The coronavirus pandemic and its dire financial implications have helped make it clear just how close to the edge some folks are, and it’s why we’ve seen recent government intervention when it comes to evictions.

When you’re unable to work and earn an income because of stay-at-home orders, it stands to reason that you’d have a hard time paying the rent. Moratoriums on evictions were appropriate in the beginning of the pandemic, before anyone had a chance to wrap their heads around the financial stakes. President Joe Biden recently extended the federal moratorium on evictions through the end of March, about a year since the pandemic shut everything down.

It’s time for a better solution than simply kicking the can down the road.

America was already in the midst of an eviction crisis before anyone knew what coronavirus was.

The Urban Institute’s Housing Matters initiative says property owners filed two million eviction cases a year for the past two decades, without about half of the cases resulting in successful evictions. Whenever those moratoriums come to an end, the number of evictions is bound to be higher without some sort of intervention.

In Arizona alone there are about 210,000 households at risk of eviction according to a report from the University of Arizona.

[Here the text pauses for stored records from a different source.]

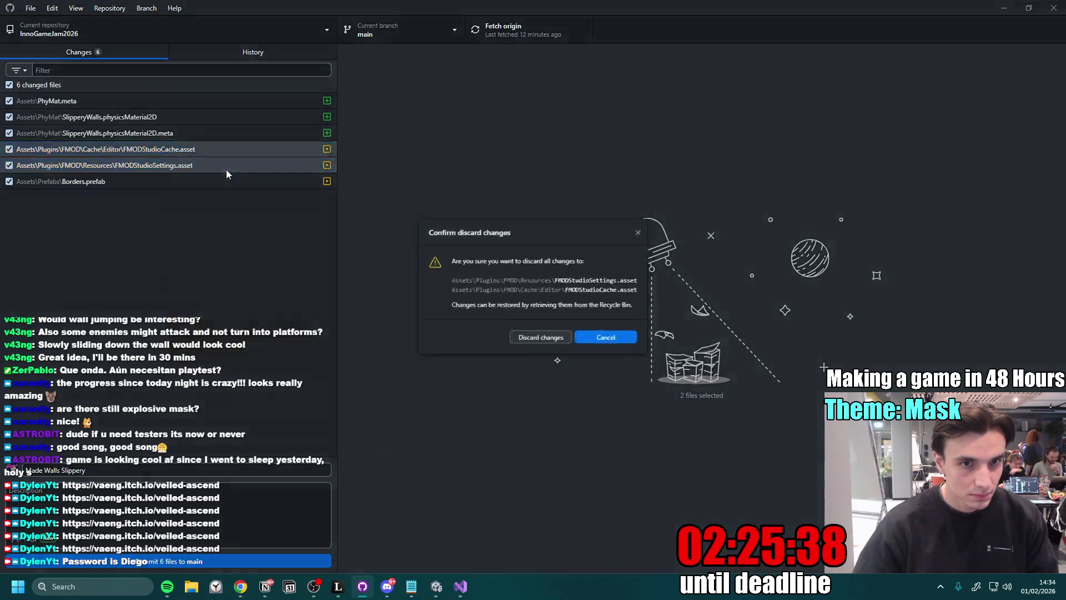
click(541, 334)
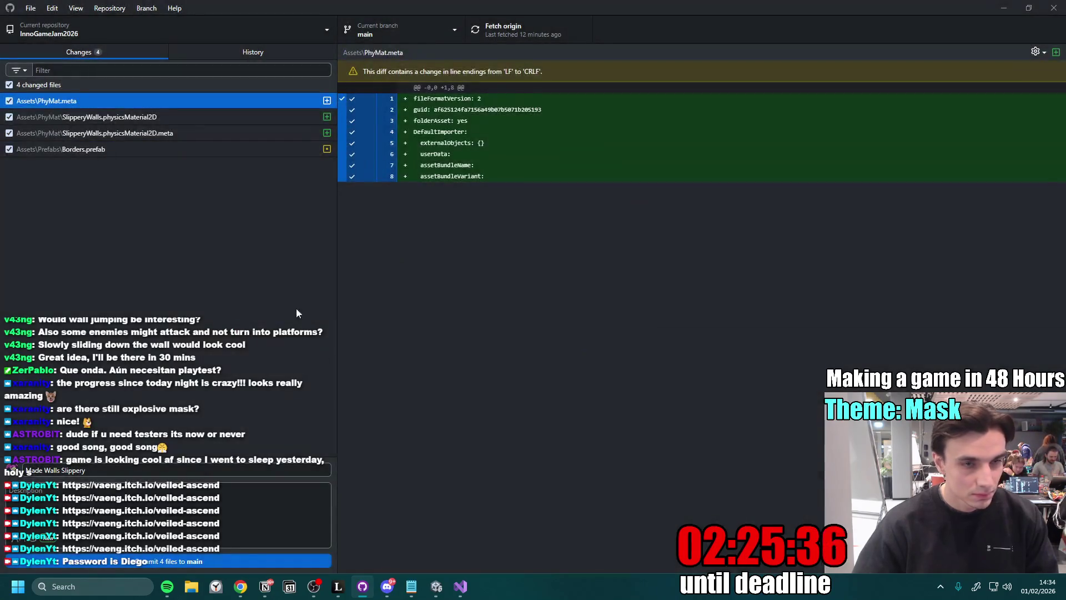
- Commit the remaining four files to main as 'Made Walls Slippery' and try pushing to origin
click(139, 150)
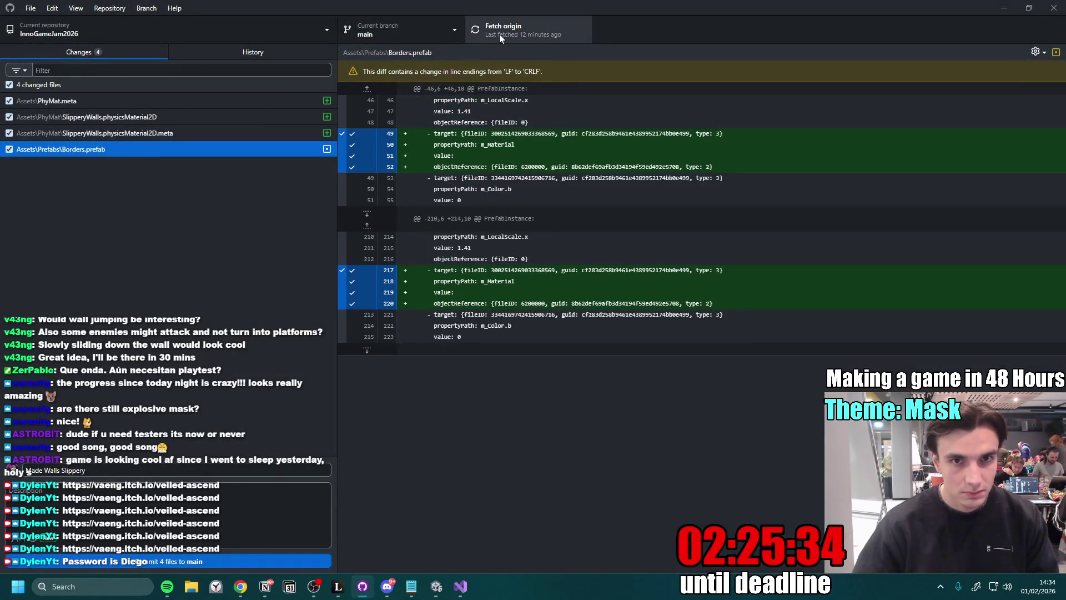
click(195, 562)
click(503, 29)
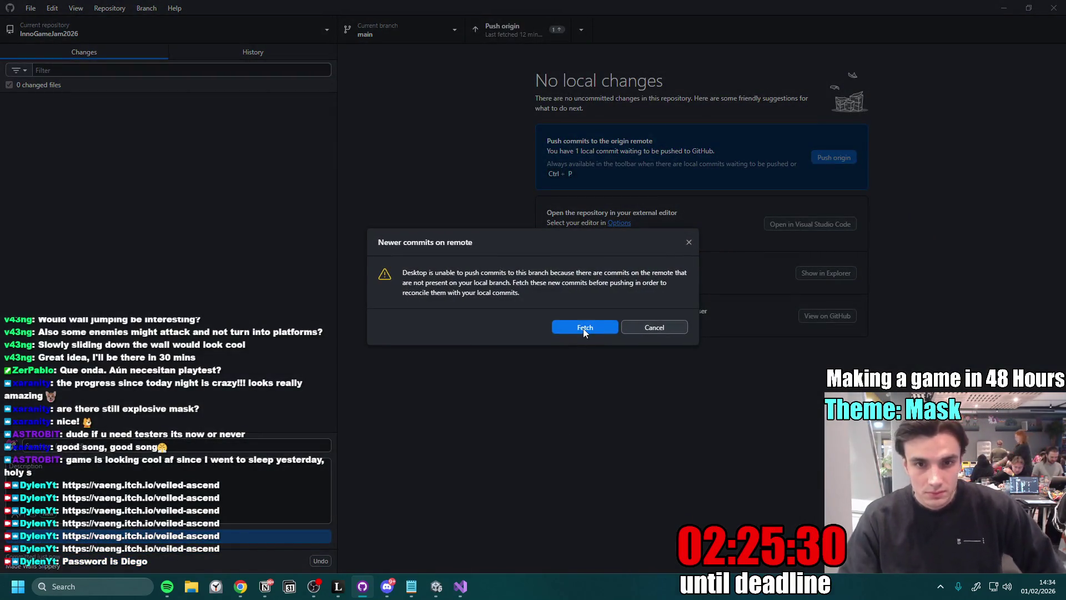
- Fetch the 5 newer remote commits, check the history, and bring Unity back to the front
click(580, 328)
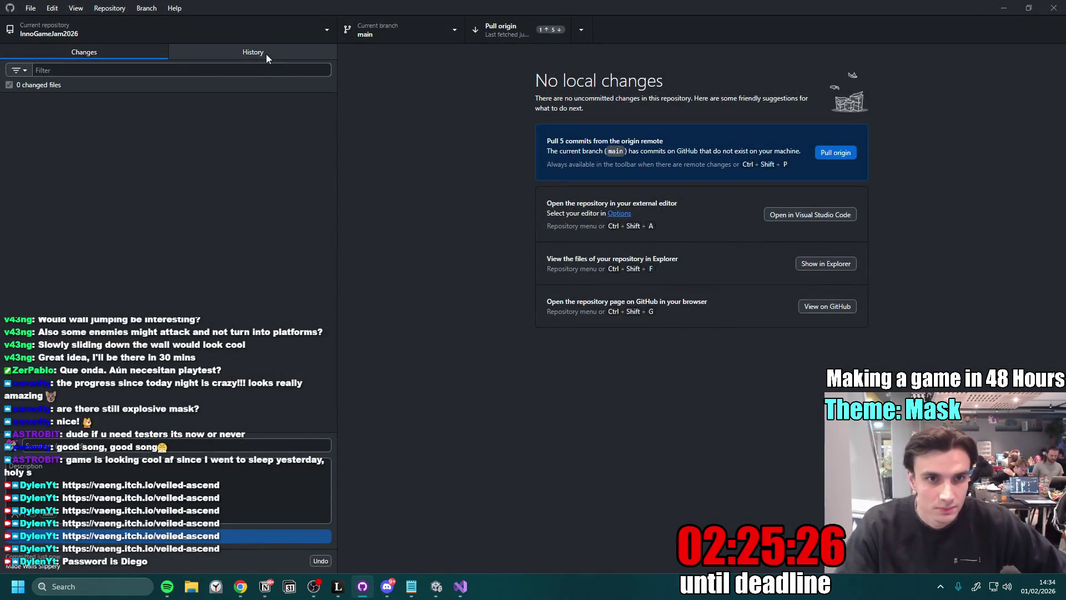
click(266, 54)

The solution isn’t to stop evictions. They are an important tool for landlords to manage their assets, and we risk long-term harm on another important sector of the economy -- real estate and property management -- if we tie their hands too much.

So what’s the answer?

Nip it in the bud. Communities, helped by state and federal governments, can offer better eviction diversion assistance.

Instead of a moratorium, Arizona and the federal government ought to require automatic mediation in all eviction cases and offer access to complementary services from lawyers, housing counselors and continued financial assistance to both renters and landlords.

It’s an idea supported by Housing Matters, which points out that a similar intervention was successful in helping some homeowners avoid foreclosure during the last financial crisis. The federal government built financial relief programs to help homeowners avoid foreclosure, while states distributed assistance and adopted mediation programs to find solutions outside the court system. There’s no reason we can’t take lessons from the last housing crisis and apply it to this looming one.